━━ Data
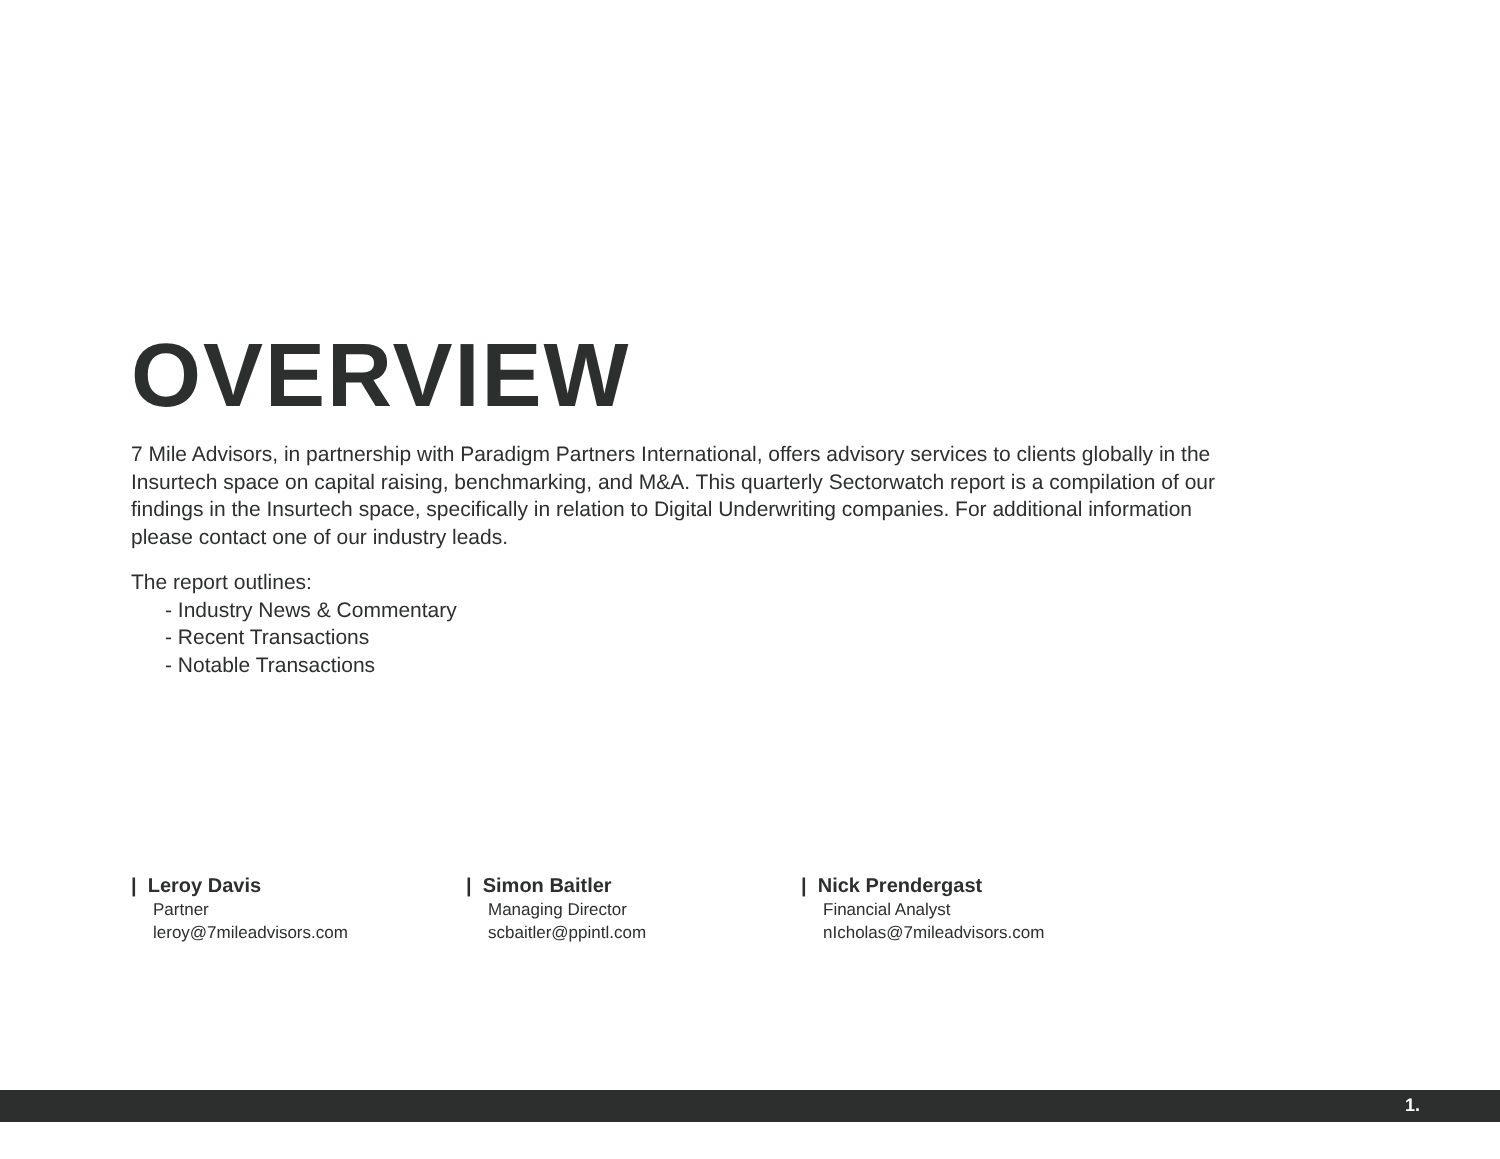OVERVIEW
7 Mile Advisors, in partnership with Paradigm Partners International, offers advisory services to clients globally in the Insurtech space on capital raising, benchmarking, and M&A. This quarterly Sectorwatch report is a compilation of our findings in the Insurtech space, specifically in relation to Digital Underwriting companies. For additional information please contact one of our industry leads.
The report outlines:
- Industry News & Commentary
- Recent Transactions
- Notable Transactions
| Leroy Davis
Partner
leroy@7mileadvisors.com
| Simon Baitler
Managing Director
scbaitler@ppintl.com
| Nick Prendergast
Financial Analyst
nIcholas@7mileadvisors.com
1.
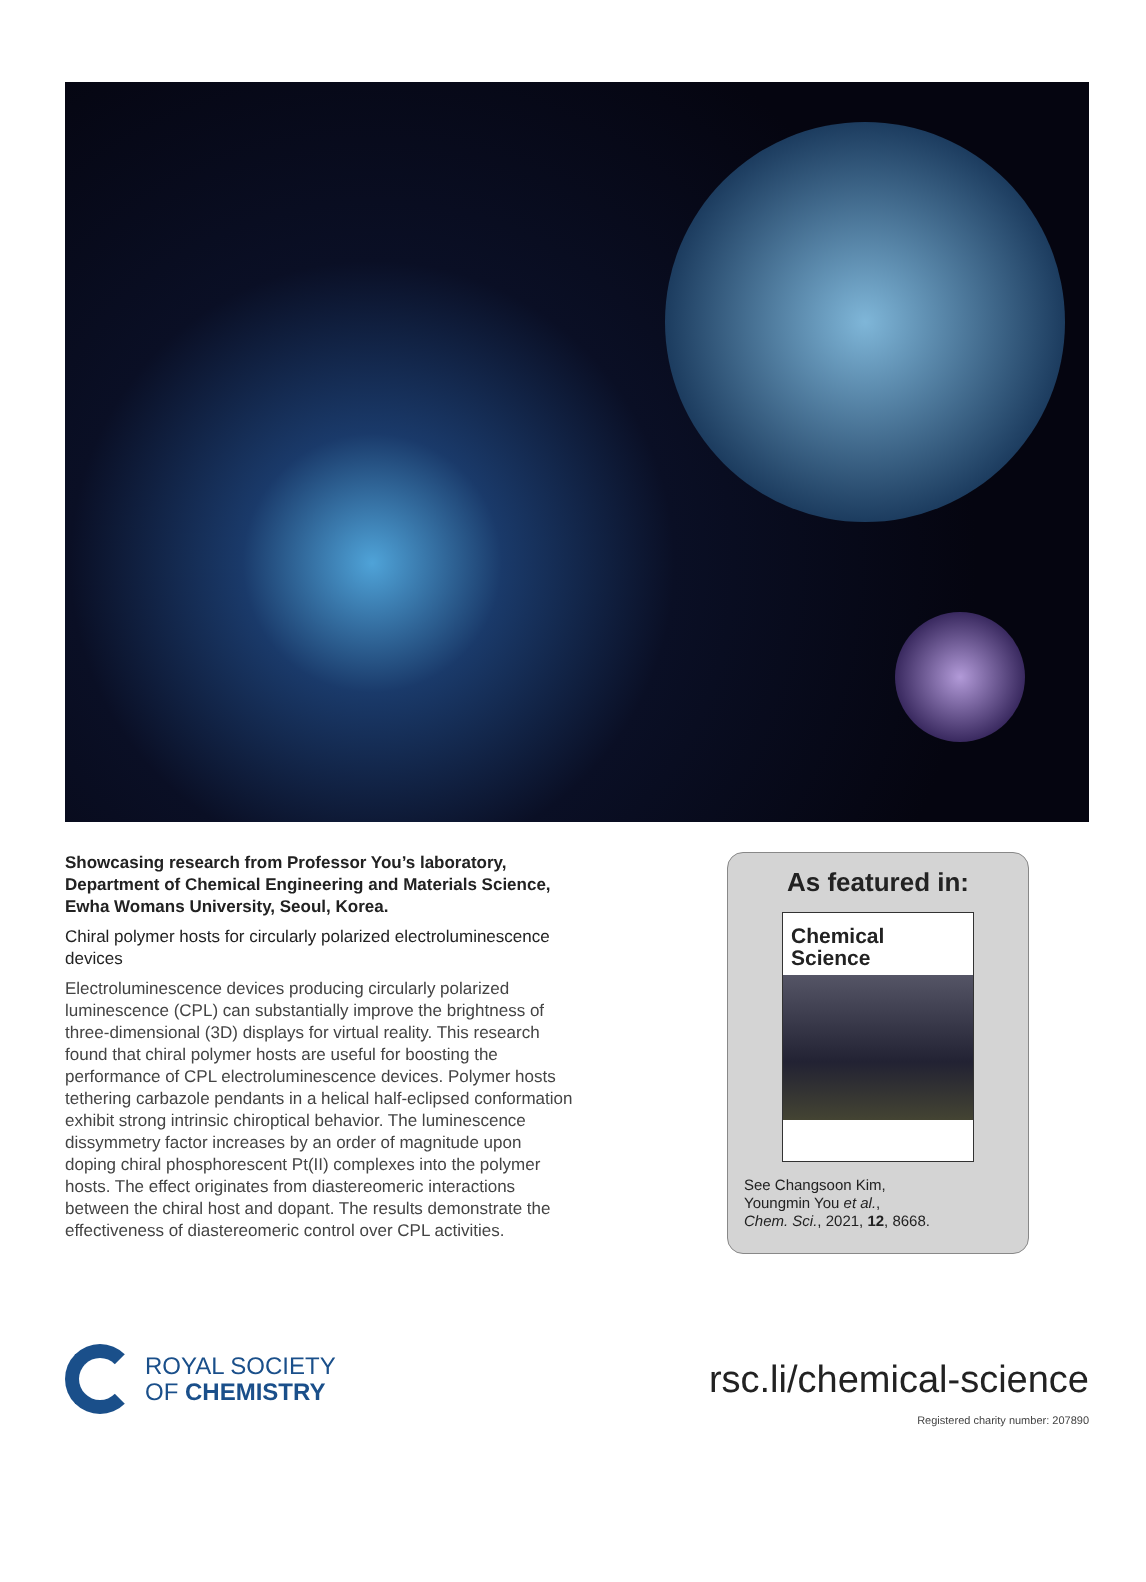Showcasing research from Professor You’s laboratory, Department of Chemical Engineering and Materials Science, Ewha Womans University, Seoul, Korea.
Chiral polymer hosts for circularly polarized electroluminescence devices
Electroluminescence devices producing circularly polarized luminescence (CPL) can substantially improve the brightness of three-dimensional (3D) displays for virtual reality. This research found that chiral polymer hosts are useful for boosting the performance of CPL electroluminescence devices. Polymer hosts tethering carbazole pendants in a helical half-eclipsed conformation exhibit strong intrinsic chiroptical behavior. The luminescence dissymmetry factor increases by an order of magnitude upon doping chiral phosphorescent Pt(II) complexes into the polymer hosts. The effect originates from diastereomeric interactions between the chiral host and dopant. The results demonstrate the effectiveness of diastereomeric control over CPL activities.
As featured in:
Chemical
Science
See Changsoon Kim,
Youngmin You et al.,
Chem. Sci., 2021, 12, 8668.
ROYAL SOCIETY
OF CHEMISTRY
rsc.li/chemical-science
Registered charity number: 207890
━━━━
What you should do: From the records above, copy only the lines running from the line holding "- Industry News & Commentary" through the line holding "Showcasing research from", with no pictures.

Task output:
- Industry News & Commentary
- Recent Transactions
- Notable Transactions
| Leroy Davis
Partner
leroy@7mileadvisors.com
| Simon Baitler
Managing Director
scbaitler@ppintl.com
| Nick Prendergast
Financial Analyst
nIcholas@7mileadvisors.com
1.
Showcasing research from Professor You’s laboratory, Department of Chemical Engineering and Materials Science, Ewha Womans University, Seoul, Korea.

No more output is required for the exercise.